[[ Records for the exercise open ]]

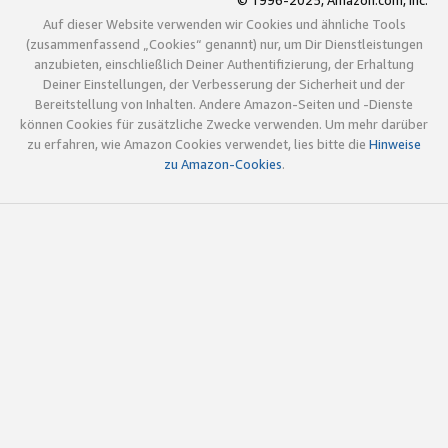
© 1996-2025, Amazon.com, Inc.
Auf dieser Website verwenden wir Cookies und ähnliche Tools
(zusammenfassend „Cookies“ genannt) nur, um Dir Dienstleistungen
anzubieten, einschließlich Deiner Authentifizierung, der Erhaltung
Deiner Einstellungen, der Verbesserung der Sicherheit und der
Bereitstellung von Inhalten. Andere Amazon-Seiten und -Dienste
können Cookies für zusätzliche Zwecke verwenden. Um mehr darüber
zu erfahren, wie Amazon Cookies verwendet, lies bitte die
Hinweise
zu Amazon-Cookies
.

[[ Records for the exercise closed ]]

What to do:
Pull the text lines from every item and reproduce them word for word, leaving the pictures out of your answer.

Solution for this exercise:
© 1996-2025, Amazon.com, Inc.
Auf dieser Website verwenden wir Cookies und ähnliche Tools
(zusammenfassend „Cookies“ genannt) nur, um Dir Dienstleistungen
anzubieten, einschließlich Deiner Authentifizierung, der Erhaltung
Deiner Einstellungen, der Verbesserung der Sicherheit und der
Bereitstellung von Inhalten. Andere Amazon-Seiten und -Dienste
können Cookies für zusätzliche Zwecke verwenden. Um mehr darüber
zu erfahren, wie Amazon Cookies verwendet, lies bitte die
Hinweise
zu Amazon-Cookies
.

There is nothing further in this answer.